23 September 2009

PERJAMUAN KUDUS

DALAM PRAKTEK GEREJA-GEREJA PROTESTAN DI INDONESIA DEWASA INI

Oleh: Rasid Rachman

PENDAHULUAN
Dalam tradisi gereja, perjamuan kudus merupakan perayaan tetap; ia menjadi salah satu ritus gereja. Tradisi ini sudah berlangsung sejak awal sejarah gereja 2000 tahun yang lalu. Usia perjamuan kudus kira-kira sama dengan usia gereja ekumenis, yakni sejak terbentuknya jemaat mula-mula di zaman para Rasul di Yerusalem. Kisah Para Rasul 2:41-47 dan 4:32-35 mempersaksikan bahwa jemaat awal selalu berkumpul untuk memecahkan roti dan berdoa. Setiap kali berkumpul, mereka merayakan perjamuan kudus. Setiap hari berkumpul, setiap hari itu pula mereka merayakan perjamuan kudus (Kis 2:46) yang dilakukan bersama dengan pengajaran dan doa. Tradisi ini tetap diberlakukan oleh penerus jemaat awal di segala tempat hingga saat ini.
Penerusan tradisi ini dilakukan oleh gereja dengan mempertahankan banyak unsur di dalamnya. Materi-materi perjamuan seperti roti dan anggur berikut cawan, piring, dan altar; tempat perjamuan dalam urutan tata liturgi, yakni setelah pengajaran; frekuensi merayakannya, yakni setiap kali berkumpul atau setiap hari Minggu; maupun formula perjamuan sebagai persembahan dan pengucapan syukur akan karya Allah. Namun dalam sejarah 2000 tahun ini, terjadi beberapa penyimpangan praktek dan pemahaman, sehingga perjamuan kudus menjadi seperti praktek di Gereja-gereja Protestan di Indonesia dewasa ini.

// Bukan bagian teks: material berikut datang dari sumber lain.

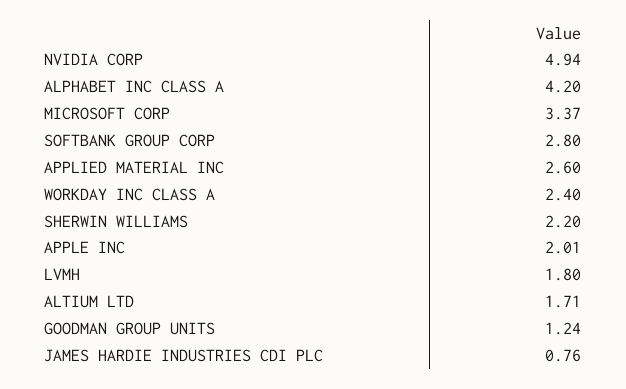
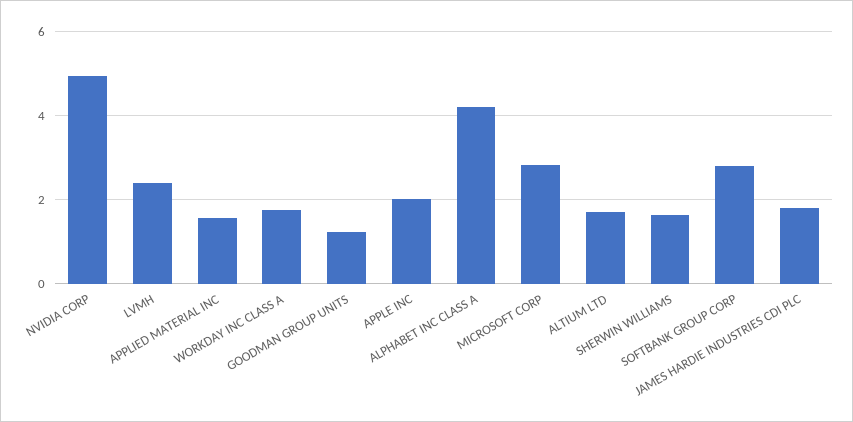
MICROSOFT CORP: 3.37 -> 2.8
APPLIED MATERIAL INC: 2.6 -> 1.6
WORKDAY INC CLASS A: 2.4 -> 1.8
SHERWIN WILLIAMS: 2.2 -> 1.6
LVMH: 1.8 -> 2.4
JAMES HARDIE INDUSTRIES CDI PLC: 0.76 -> 1.8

PENYIMPANGAN HISTORIS DALAM HAL MATERI DAN FREKUESI
Sekali atau dua kali di dalam sejarah memang pernah terjadi keganjilan atau penyimpangan. Semisal keganjilan menyangkut roti dan anggur. Sejarah pernah mencatat, pada pertengahan Abad-abad Pertengahan umat tidak menerima anggur, tetapi hanya roti. Namun hal ini telah dikoreksi oleh Martin Luther pada abad ke-16. Atau di beberapa tempat di pelosok di tanah air, di mana roti dan anggur sulit didapat atau mahal, maka digunakanlah materi lain, semisal singkong atau ketan, dan air teh biasa. Keganjilan terakhir ini adalah keganjilan yang disebabkan oleh keadaan yang tidak mendukung – tentu dapat dimengerti.
Keganjilan lain adalah mengenai frekuensi penyelenggaraan perjamuan – dari setiap hari Minggu menjadi 2-4 kali setahun. Namun hal tersebut lebih disebabkan oleh kekurangan imam untuk memimpin perjamuan kudus. Hal kurangnya imam atau Pendeta ini kerap terjadi ketika pertambahan umat dalam waktu singkat mendadak tinggi sementara jumlah imam atau Pendeta yang ada tidak mencukupi. Akibatnya, imam hanya mampu berkunjung ke suatu wilayah dan merayakan perjamuan kudus 1-2 kali setahun.
Hal kekurangan imam yang menyebabkan berkurangnya frekuensi merayakan perjamuan ini pernah terjadi beberapa kali dalam sejarah gereja. Yaitu: pada awal Abad-abad Pertengahan ketika Gereja Roma berekspansi keluar wilayah Romawi, awal kedua kekristenan di Indonesia pada akhir abad ke-19, setelah berakhirnya Perang Dunia II, kebangunan rohani di Jawa oleh John Sung dan Dzao Tse Kwang sekitar 1940-an, dan peristiwa kelam Indonesia sekitar akhir dasawarsa 1960-an. Pelayanan pembaptisan masih dimungkinkan dilakukan oleh Penatua (Toantosu dan Tjipsu) sebagaimana pernah diberlakukan oleh GKI Jawa Barat pada 1950-an, namun perjamuan kudus hanya oleh Pendeta (Boksu). Dewasa ini, situasi kekurangan Pendeta atau imam tidak lagi dialami oleh Jemaat-jemaat di kota-kota besar, sekalipun masih dialami di pelosok-pelosok tanah air. Namun ironisnya, frekuensi merayakan perjamuan kudus hanya 2-4 kali setahu masih saja tetap diberlakukan.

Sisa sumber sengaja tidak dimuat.